= Vahan Chamlian =

Armenian businessman (1926–2022)

Vahan Chamlian (Վահան Շամլեան, 1926 – August 11, 2022), was an American-Armenian philanthropist and businessman, and the world's largest dealer of secondhand clothes.

==Life and career==
Of Armenian descent, Vahan Chamlian emigrated from Lebanon to the United States in 1957, arriving in the United States with just $20 in his pocket. He eventually founded the company Chamlian Enterprises Inc., which became the world's largest dealer in secondhand clothes. The company employs eight hundred workers in its Los Angeles, Fresno and San Lorenzo locations; he has also opened a factory in Germany. By 1996, Chamlian owned three sorting plants which grossed $78.6 million from the recycling and exporting of used clothing. Some of Chamlian's suppliers include Salvation Army and Goodwill. The largest demand for Chamlian's used clothing comes from Third World countries, in particular West African countries. John, the nephew of Vahan Chamlian, who manages the operations in Los Angeles states the attention to detail is what "makes them the best".

Vahan Chamlian married Anoush, who is also a philanthropist.

He and his wife resided in Fresno, California.

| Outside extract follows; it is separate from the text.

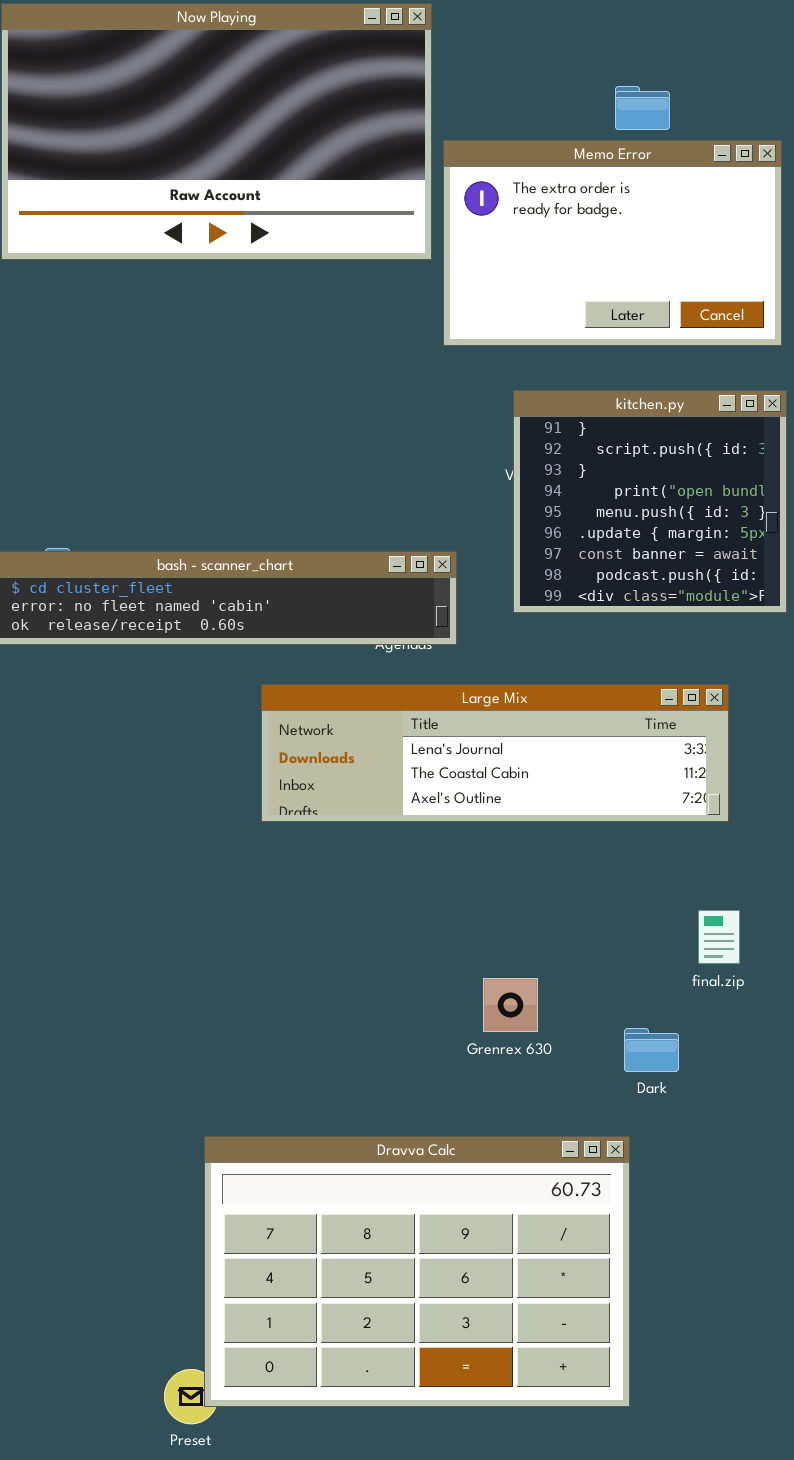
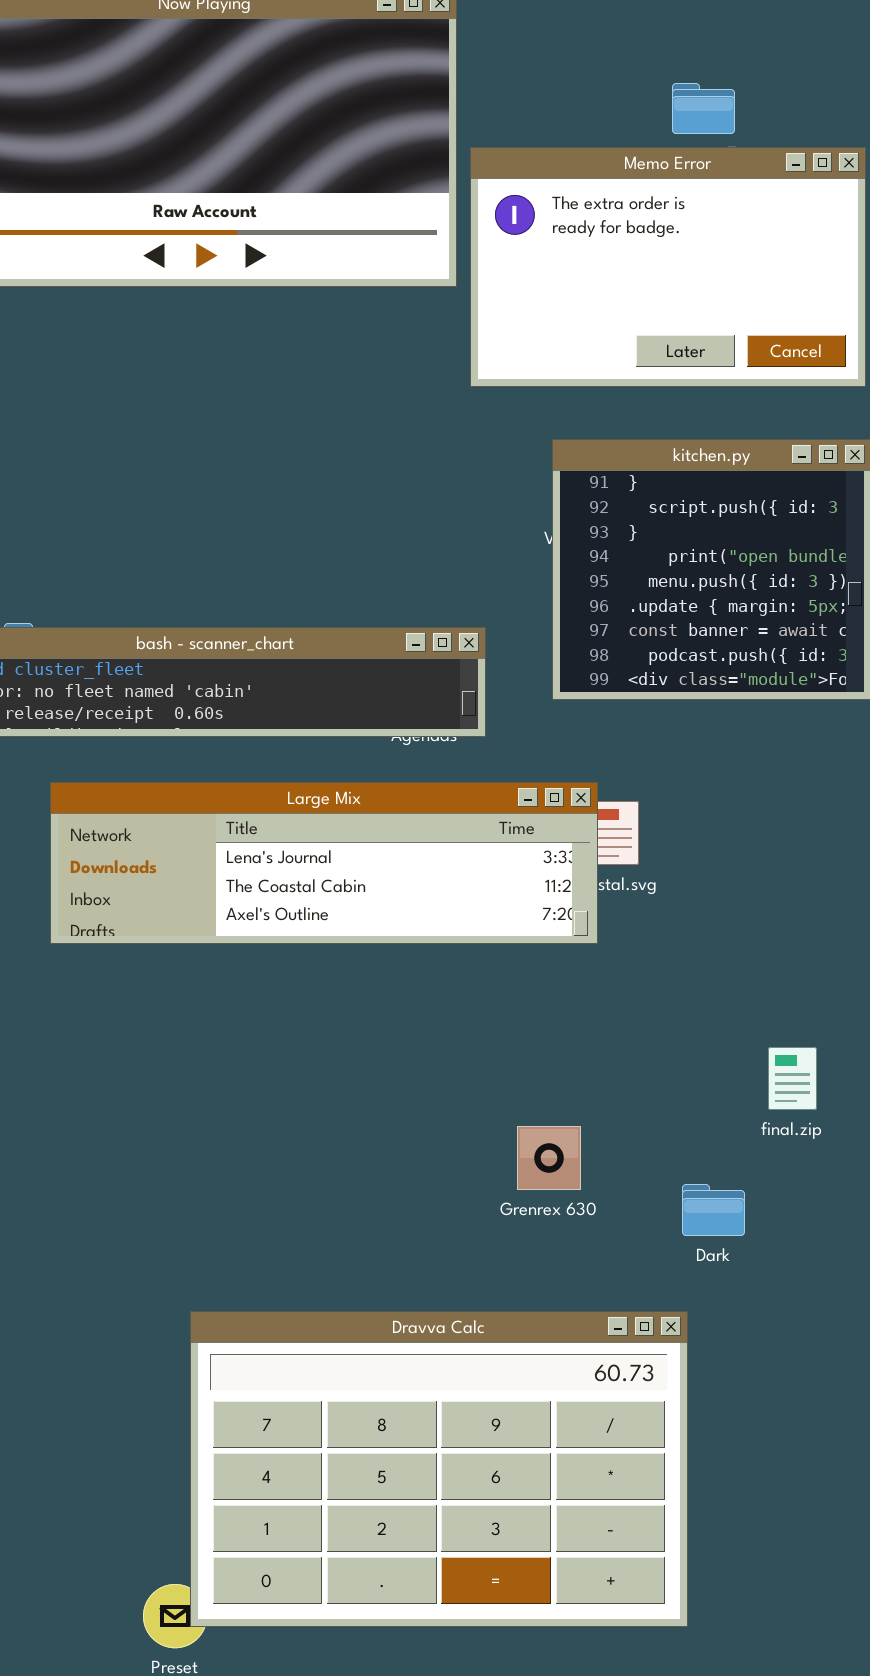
Large Mix: [261,684,729,822] -> [50,782,598,944], moved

==Legacy and philanthropy==
In 1975, Vahan Chamlian along with his wife Anoush raised funds to pay for all expenses for the establishment of an Armenian private school in Glendale, California. The name of the school became Vahan & Anoush Chamlian. The school, located on Lowell Avenue, continues to function till this day. Vahan Chamlian is noted to have taken "pride" in its establishment.

He was a major contributor to the Armenia Fund, donating as much as $500,000 at a time.

He was a donator of funds for the publication of Armenian related books.

Chamlian met the former president of Armenia, Levon Ter-Petrosyan and Karekin II, Catholicos of All Armenians.